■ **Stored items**

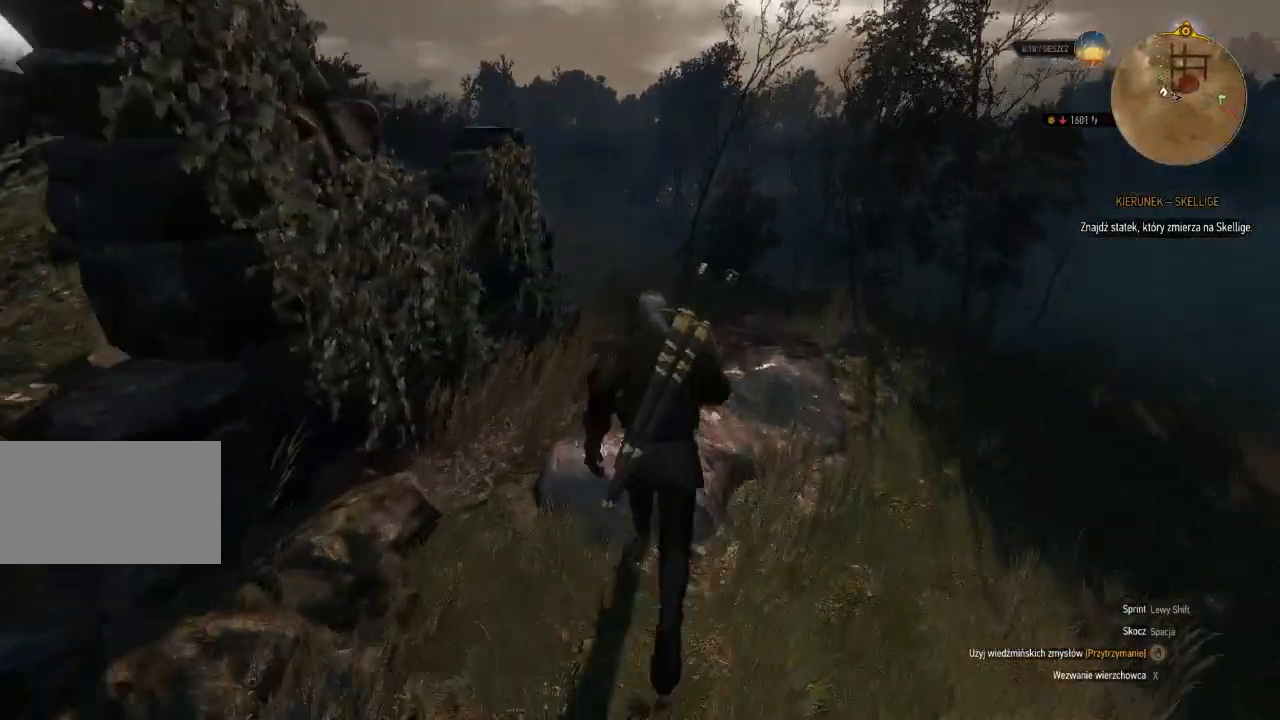
{"keys": ["shift", "w"], "mouse": [], "events": []}
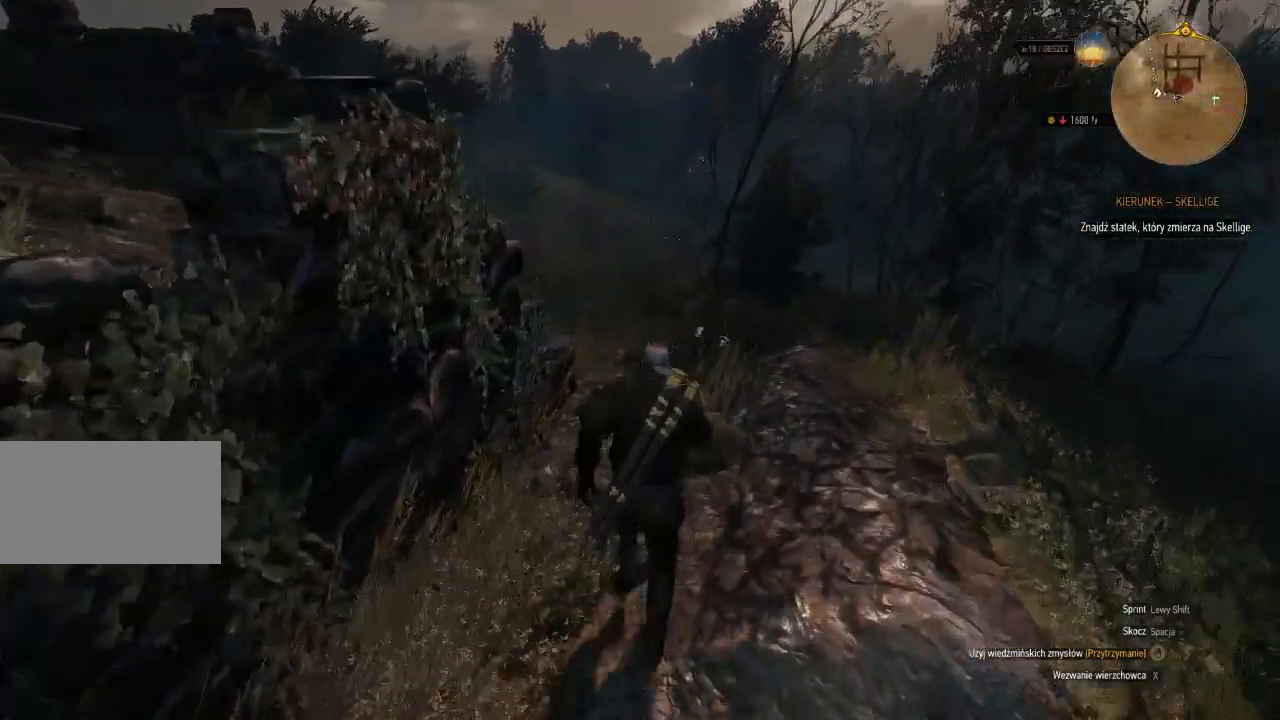
{"keys": ["shift", "w"], "mouse": [], "events": []}
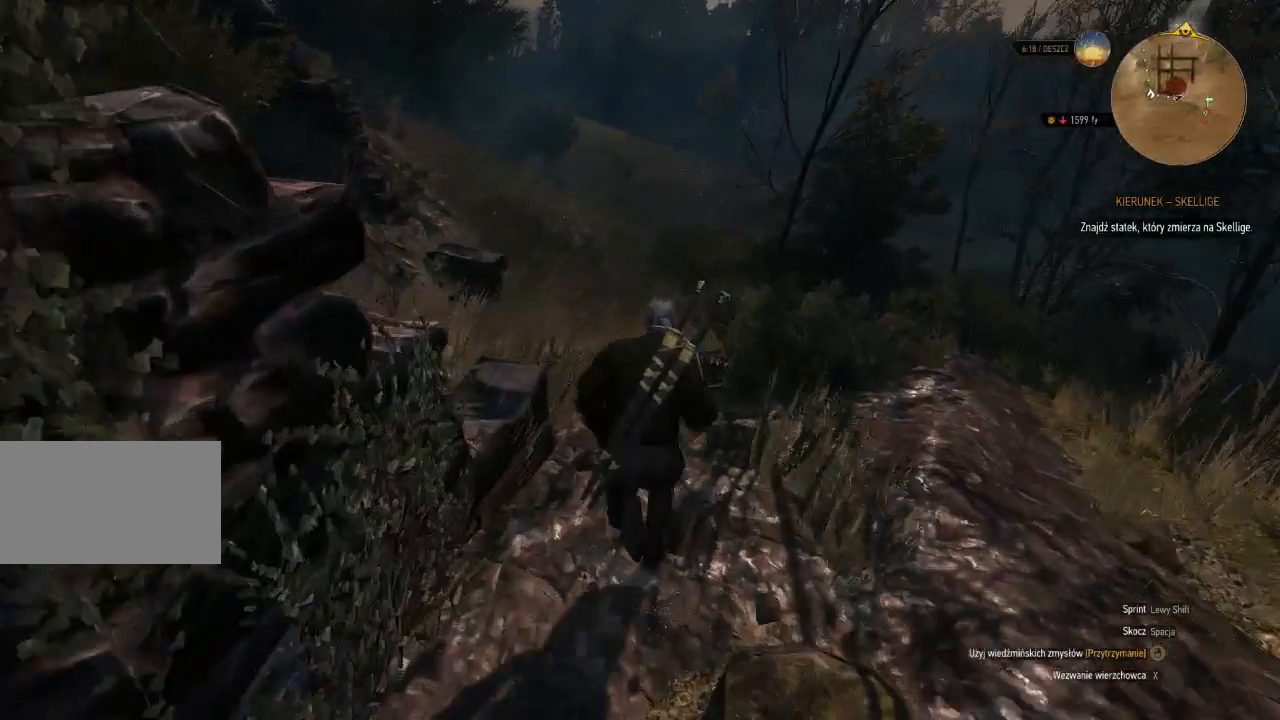
{"keys": ["shift", "w"], "mouse": [], "events": []}
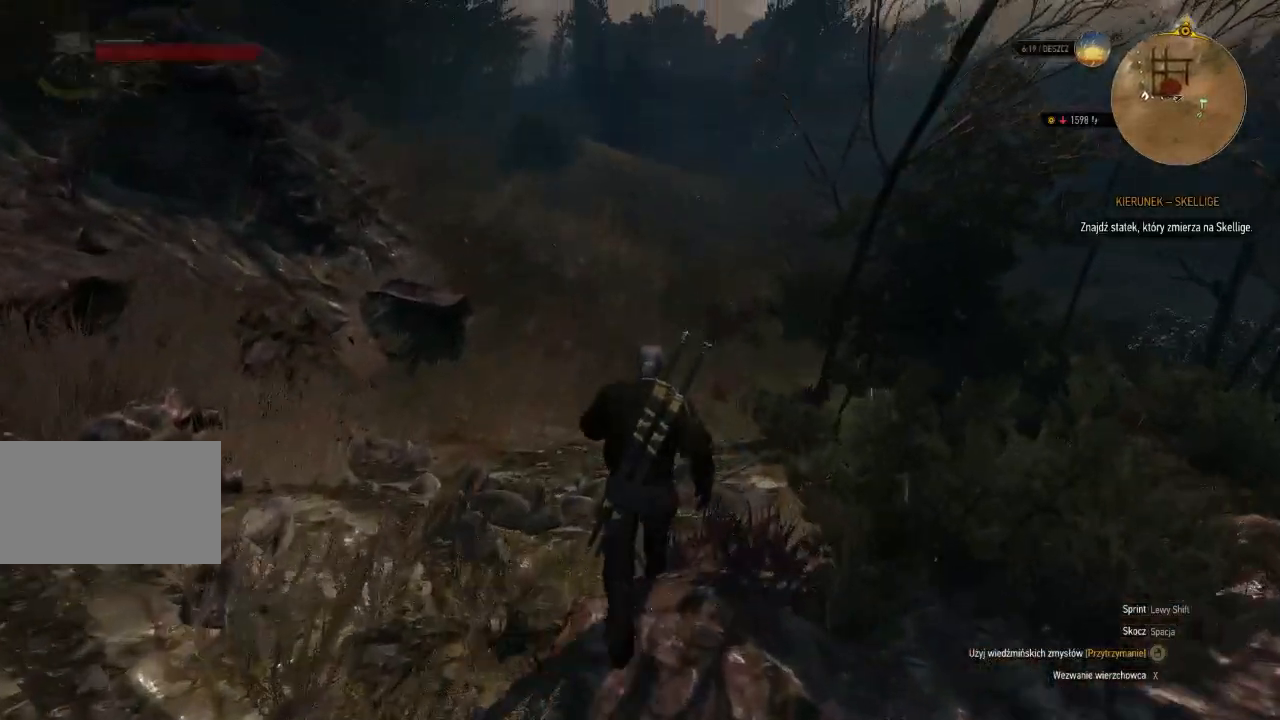
{"keys": ["shift", "w"], "mouse": [], "events": []}
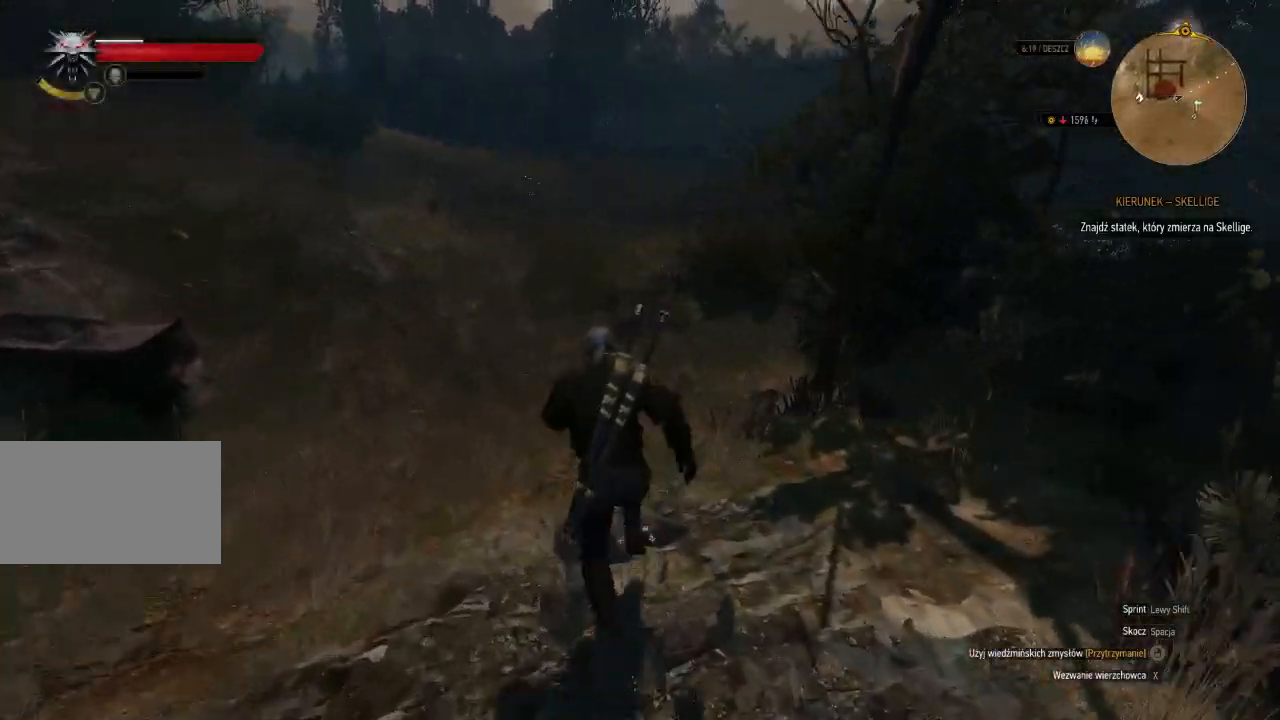
{"keys": ["shift", "w"], "mouse": [], "events": []}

■ **Problem to work on**
The entries above are to be restated verbatim, with no pictures carried over.

■ **Result**
{"keys": ["shift", "w"], "mouse": [], "events": []}
{"keys": ["shift", "w"], "mouse": [], "events": []}
{"keys": ["shift", "w"], "mouse": [], "events": []}
{"keys": ["shift", "w"], "mouse": [], "events": []}
{"keys": ["shift", "w"], "mouse": [], "events": []}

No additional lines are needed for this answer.